Xia Zhixin estava exausto e não conseguia lutar. Mas, lembrando de casos de tuberculose que viu no passado, percebeu que seus sintomas não eram iguais aos daqueles que tossiam sangue. Isso o tranquilizou um pouco.

Se fosse apenas um resfriado comum, Mo Bai, robusto e saudável, não seria afetado. Pouco depois, o grupo parou diante do hospital. Do carro à frente, desceu um velho branco.

Após breve negociação, o responsável pediu aos trabalhadores chineses que formassem filas na porta, entrando em grupos de dez para o exame.

“Irmão, deixe-nos passar primeiro, o senhor Xia está doente!”

Naquela época, nem Mo Bai sabia direito o que era um “exame admissional”, e os brancos também estavam perdidos. Entre os responsáveis havia um intérprete, espécie de capataz chinês. Após alguma troca de palavras, o responsável quis expulsar Mo Bai, mas o ex-médico militar Porter interveio:

“Deixe-os passar primeiro! Vou entrar junto para ver!”
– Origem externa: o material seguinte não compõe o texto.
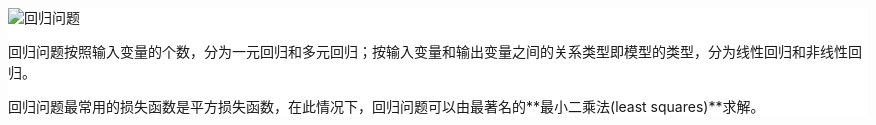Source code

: ![回归问题][5]

回归问题按照输入变量的个数，分为一元回归和多元回归；按输入变量和输出变量之间的关系类型即模型的类型，分为线性回归和非线性回归。

回归问题最常用的损失函数是平方损失函数，在此情况下，回归问题可以由最著名的**最小二乘法(least squares)**求解。

 [1]: http://oqfqjieze.bkt.clouddn.com/blog/%E7%9B%91%E7%9D%A3%E5%AD%A6%E4%B9%A0%E9%97%AE%E9%A2%98.png
 [2]: http://oqfqjieze.bkt.clouddn.com/blog/model_complexity.png
 [3]: http://oqfqjieze.bkt.clouddn.com/classification_problem.png
 [4]: http://oqfqjieze.bkt.clouddn.com/tagging_problem.png
 [5]: http://oqfqjieze.bkt.clouddn.com/huigui_problem.png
Já que estavam ali, Porter queria ver como esses chineses tratavam infecção pulmonar. Seria algum ritual? O velho chinês tinha sido tão categórico que Porter, formado pela Academia de Medicina de Valhalla, ficou intrigado.
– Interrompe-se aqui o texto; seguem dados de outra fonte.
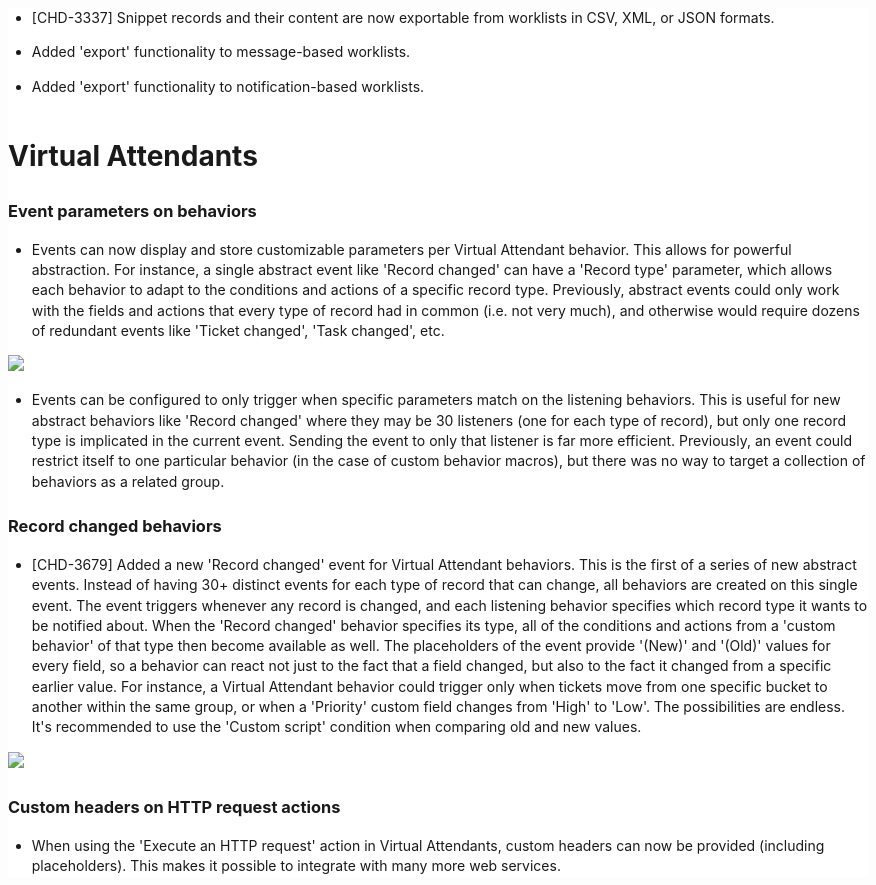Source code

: * [CHD-3337] Snippet records and their content are now exportable from worklists in CSV, XML, or JSON formats.

* Added 'export' functionality to message-based worklists.

* Added 'export' functionality to notification-based worklists.

# Virtual Attendants

### Event parameters on behaviors

* Events can now display and store customizable parameters per Virtual Attendant behavior.  This allows for powerful abstraction.  For instance, a single abstract event like 'Record changed' can have a 'Record type' parameter, which allows each behavior to adapt to the conditions and actions of a specific record type.  Previously, abstract events could only work with the fields and actions that every type of record had in common (i.e. not very much), and otherwise would require dozens of redundant events like 'Ticket changed', 'Task changed', etc.

<div class="cerb-screenshot">
<img src="/assets/images/releases/6.7/670_va_evtparam.png" class="screenshot">
</div>

* Events can be configured to only trigger when specific parameters match on the listening behaviors.  This is useful for new abstract behaviors like 'Record changed' where they may be 30 listeners (one for each type of record), but only one record type is implicated in the current event.  Sending the event to only that listener is far more efficient.  Previously, an event could restrict itself to one particular behavior (in the case of custom behavior macros), but there was no way to target a collection of behaviors as a related group.

### Record changed behaviors

* [CHD-3679] Added a new 'Record changed' event for Virtual Attendant behaviors.  This is the first of a series of new abstract events.  Instead of having 30+ distinct events for each type of record that can change, all behaviors are created on this single event.  The event triggers whenever any record is changed, and each listening behavior specifies which record type it wants to be notified about.  When the 'Record changed' behavior specifies its type, all of the conditions and actions from a 'custom behavior' of that type then become available as well.  The placeholders of the event provide '(New)' and '(Old)' values for every field, so a behavior can react not just to the fact that a field changed, but also to the fact it changed from a specific earlier value.  For instance, a Virtual Attendant behavior could trigger only when tickets move from one specific bucket to another within the same group, or when a 'Priority' custom field changes from 'High' to 'Low'.  The possibilities are endless. It's recommended to use the 'Custom script' condition when comparing old and new values.

<div class="cerb-screenshot">
<img src="/assets/images/releases/6.7/670_va_record_changed.png" class="screenshot">
</div>

### Custom headers on HTTP request actions

* When using the 'Execute an HTTP request' action in Virtual Attendants, custom headers can now be provided (including placeholders).  This makes it possible to integrate with many more web services.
Mo Bai só esteve em um hospital quando seu pai estava gravemente doente. Todo mês ia à farmácia ou ao hospital da vila buscar remédios. Ao entrar no Salão da Fortuna, o aroma familiar de ervas medicinais acalmou Mo Bai, fazendo-o esquecer que estava em país estrangeiro.

Além do cheiro de ervas, havia um odor estranho no ar. Não era desagradável, mas incomodava. Nesse momento, algumas jovens de jaleco branco, com lenços azuis cobrindo boca e nariz, aproximaram-se sem hesitar.

“Ah...” Mo Bai nunca viu moças no hospital da vila! Apesar de não ver seus rostos, era claro que eram jovens, talvez da mesma idade que ele. No interior, não havia muito rigor entre homens e mulheres, mas era a primeira vez que Mo Bai era cercado por tantas moças, ficou vermelho, e só não fugiu porque carregava Xia Zhixin.

Até Xia Zhixin franziu o cenho. As jovens vestiam roupas simples, com tornozelos e antebraços expostos, protegendo apenas boca e nariz com o lenço azul. Seria alguma novidade dos bordéis? Fora a corte imperial, nunca ouvira falar de médicas na sociedade.

Enquanto Mo Bai e Xia Zhixin especulavam, Mu Ya, uma das jovens, franziu o cenho:

“Não se movam!”

O mandarim das jovens não era perfeito, mas Mo Bai não estranhou; naquela época, quase ninguém falava o dialeto oficial. Mas logo as jovens pegaram borrifadores e começaram a pulverizar os dois.

“Fechem os olhos! Não deixem entrar na boca! Este é o Elixir de Zhongjing, criado pelo diretor Zhu com base em antigas fórmulas!”

Mu Ya dizia isso enquanto borrifava o líquido. Mo Bai logo percebeu de onde vinha o cheiro estranho: era o Elixir de Zhongjing! Embora não fosse culto, Mo Bai conhecia o nome do médico Zhang Zhongjing. Com tal origem, só podia ser um remédio milagroso.

Mo Bai ficou imóvel, aceitando o “banho”. Já Xia Zhixin ficou alarmado ao ver as moças em branco, borrifando como em cerimônias.

“Vocês são da Sociedade do Lótus Branco?”